News and Opinion from Sisters, Oregon
The Nitty Gritty Dirt Band “kept on the sunny side” in Saturday night’s Starry Nights concert, offering a warm performance that became a celebration of family andfriendship.
The band, soon to mark its 40th anniversary, welcomed second-generation performers Jamie Hanna and Jonathan McEuen as their opening act.
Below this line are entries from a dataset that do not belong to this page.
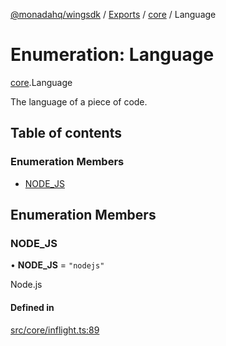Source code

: [@monadahq/wingsdk](../README.md) / [Exports](../modules.md) / [core](../modules/core.md) / Language

# Enumeration: Language

[core](../modules/core.md).Language

The language of a piece of code.

## Table of contents

### Enumeration Members

- [NODE\_JS](core.Language.md#node_js)

## Enumeration Members

### NODE\_JS

• **NODE\_JS** = ``"nodejs"``

Node.js

#### Defined in

[src/core/inflight.ts:89](https://github.com/monadahq/winglang/blob/438eedb/libs/wingsdk/src/core/inflight.ts#L89)
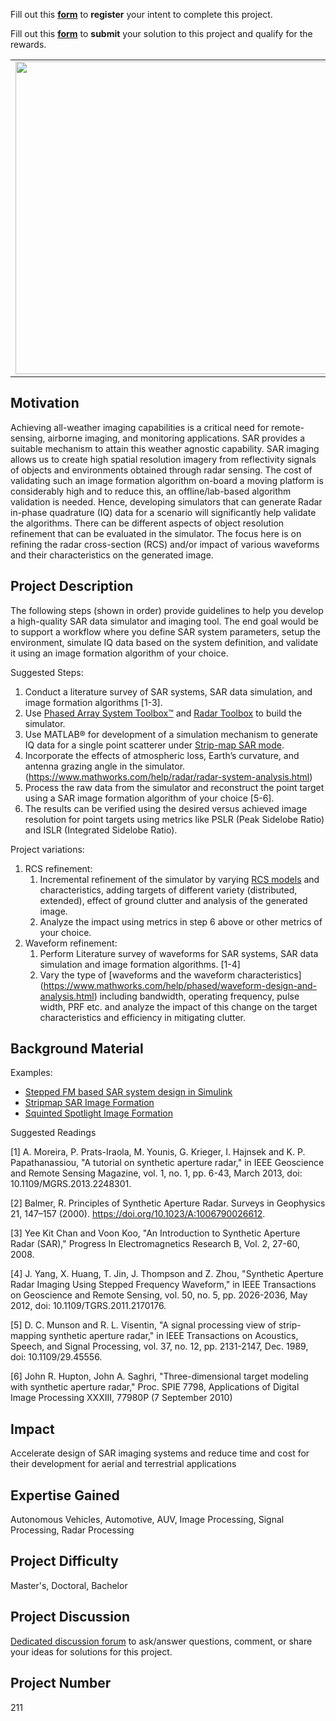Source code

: Fill out this <strong>[form](https://www.mathworks.com/academia/student-challenge/mathworks-excellence-in-innovation-signup.html?tfa_1=Synthetic%20Aperture%20Radar%20(SAR)%20Simulator&tfa_2=211)</strong> to **register** your intent to complete this project.

Fill out this <strong>[form](https://www.mathworks.com/academia/student-challenge/mathworks-excellence-in-innovation-submission-form.html?tfa_1=Synthetic%20Aperture%20Radar%20(SAR)%20Simulator&tfa_2=211)</strong> to **submit** your solution to this project and qualify for the rewards.

<table>
<td><img src="https://gist.githubusercontent.com/robertogl/e0115dc303472a9cfd52bbbc8edb7665/raw/SARPicture.png"  width=500 /></td>
<td><p><h1>Synthetic Aperture Radar (SAR) Simulator</h1></p>
<p>Develop a lightweight Synthetic Aperture Radar (SAR) raw data simulator.</p>
</table>

## Motivation

Achieving all-weather imaging capabilities is a critical need for remote-sensing, airborne imaging, and monitoring applications. SAR provides a suitable mechanism to attain this weather agnostic capability. SAR imaging allows us to create high spatial resolution imagery from reflectivity signals of objects and environments obtained through radar sensing.
The cost of validating such an image formation algorithm on-board a moving platform is considerably high and to reduce this, an offline/lab-based algorithm validation is needed. Hence, developing simulators that can generate Radar in-phase quadrature (IQ) data for a scenario will significantly help validate the algorithms. There can be different aspects of object resolution refinement that can be evaluated in the simulator. The focus here is on refining the radar cross-section (RCS) and/or impact of various waveforms and their characteristics on the generated image.

## Project Description

The following steps (shown in order) provide guidelines to help you develop a high-quality SAR data simulator and imaging tool. The end goal would be to support a workflow where you define SAR system parameters, setup the environment, simulate IQ data based on the system definition, and validate it using an image formation algorithm of your choice.

Suggested Steps:
1. Conduct a literature survey of SAR systems, SAR data simulation, and image formation algorithms [1-3].
2. Use [Phased Array System Toolbox™](https://www.mathworks.com/help/phased/index.html) and [Radar Toolbox](https://www.mathworks.com/help/radar/index.html) to build the simulator.
3. Use MATLAB® for development of a simulation mechanism to generate IQ data for a single point scatterer under [Strip-map SAR mode](https://www.mathworks.com/help/radar/ug/stripmap-synthetic-aperture-radar-sar-image-formation.html;jsessionid=91731983519938346125a98e50b0 ).
4. Incorporate the effects of atmospheric loss, Earth’s curvature, and antenna grazing angle in the simulator. (https://www.mathworks.com/help/radar/radar-system-analysis.html) 
5. Process the raw data from the simulator and reconstruct the point target using a SAR image formation algorithm of your choice [5-6].
6. The results can be verified using the desired versus achieved image resolution for point targets using metrics like PSLR (Peak Sidelobe Ratio) and ISLR (Integrated Sidelobe Ratio).

Project variations: 
1. RCS refinement:
	1. Incremental refinement of the simulator by varying [RCS models](https://www.mathworks.com/help/radar/ug/modeling-target-radar-cross-section.html) and characteristics, adding targets of different variety (distributed, extended), effect of ground clutter and analysis of the generated image.
	2. Analyze the impact using metrics in step 6 above or other metrics of your choice.
2. Waveform refinement:
	1. Perform Literature survey of waveforms for SAR systems, SAR data simulation and image formation algorithms. [1-4]
	2. Vary the type of [waveforms and the waveform characteristics] 
(https://www.mathworks.com/help/phased/waveform-design-and-analysis.html) including bandwidth, operating frequency, pulse width, PRF etc. and analyze the impact of this change on the target characteristics and efficiency in mitigating clutter.


## Background Material

Examples:
-	[Stepped FM based SAR system design in Simulink](https://www.mathworks.com/help/radar/ug/synthetic-aperture-radar-system-simulation-and-image-formation.html)
-	[Stripmap SAR Image Formation](https://www.mathworks.com/help/phased/ug/stripmap-synthetic-aperture-radar-image-formation.html)
-	[Squinted Spotlight Image Formation](https://www.mathworks.com/help/phased/ug/squinted-spotlight-synthetic-aperture-radar-sar-image-formation.html) 

Suggested Readings

[1] A. Moreira, P. Prats-Iraola, M. Younis, G. Krieger, I. Hajnsek and K. P. Papathanassiou, "A tutorial on synthetic aperture radar," in IEEE Geoscience and Remote Sensing Magazine, vol. 1, no. 1, pp. 6-43, March 2013, doi: 10.1109/MGRS.2013.2248301.

[2] Balmer, R. Principles of Synthetic Aperture Radar. Surveys in Geophysics 21, 147–157 (2000). https://doi.org/10.1023/A:1006790026612.

[3] Yee Kit Chan and Voon Koo, "An Introduction to Synthetic Aperture Radar (SAR)," Progress In Electromagnetics Research B, Vol. 2, 27-60, 2008. 

[4] J. Yang, X. Huang, T. Jin, J. Thompson and Z. Zhou, "Synthetic Aperture Radar Imaging Using Stepped Frequency Waveform," in IEEE Transactions on Geoscience and Remote Sensing, vol. 50, no. 5, pp. 2026-2036, May 2012, doi: 10.1109/TGRS.2011.2170176.

[5] D. C. Munson and R. L. Visentin, "A signal processing view of strip-mapping synthetic aperture radar," in IEEE Transactions on Acoustics, Speech, and Signal Processing, vol. 37, no. 12, pp. 2131-2147, Dec. 1989, doi: 10.1109/29.45556.

[6] John R. Hupton, John A. Saghri, "Three-dimensional target modeling with synthetic aperture radar," Proc. SPIE 7798, Applications of Digital Image Processing XXXIII, 77980P (7 September 2010)


## Impact

Accelerate design of SAR imaging systems and reduce time and cost for their development for aerial and terrestrial applications

## Expertise Gained 

Autonomous Vehicles, Automotive, AUV, Image Processing, Signal Processing, Radar Processing


## Project Difficulty

Master's, Doctoral, Bachelor

## Project Discussion

[Dedicated discussion forum](https://github.com/mathworks/MathWorks-Excellence-in-Innovation/discussions/43) to ask/answer questions, comment, or share your ideas for solutions for this project.


## Project Number

211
Hanna and McEuen are a rising duo and they showed the Sisters crowd the reason Nashville considers them one of the most promising new acts in guitar town.
Their fathers, Dirt Band founders Jeff Hanna and John McEuen, introduced them after a short, comic set by the elder and younger McEuen.
“We’re not passing the torch, right?” John McEuen quipped to his band-mate. “They’re making their own torch, right?”
The band demonstrated that they can still bear the torch of their own unique blend of country, bluegrass and rock, serving up a set that ranged across the years from their first hits through their chart-topping 1980s run to new material from their recently released “Welcome to Woody Creek.”
The band also lit a torch in some young hands.
Sisters Elementary School students Chelsey Davidson, Shannon Fouts, Jordan Williams, Wyatt Houghman, Emily Christen and Kayti Schlatter performed the A.P. Carter classic “Keep on the Sunny Side of Life,” accompanied by the Nitty Gritty Dirt Band with Amity Calvin on fiddle.
Jeff Hanna joked that they now call Calvin — a stand-out violinist — “Jammity.”
Elementary school teacher Debbie Schlatter directed the students.
The band — Jeff Hanna (guitar, vocals), John McEuen (banjo, fiddle, guitar, mandolin, funny-bone) Jimmy Fadden (drums, harmonica, vocals) and BobCarpenter (keyboards, accordion, vocals) — was joined by songwriters Matraca Berg (Hanna’s wife) and Kim Carnes (who was visiting family in Eugene) and the younger Hanna and McEuen to close the set with “Will the Circle Be Unbroken.”
And they completed that circle with the full Sisters High School auditorium singing along.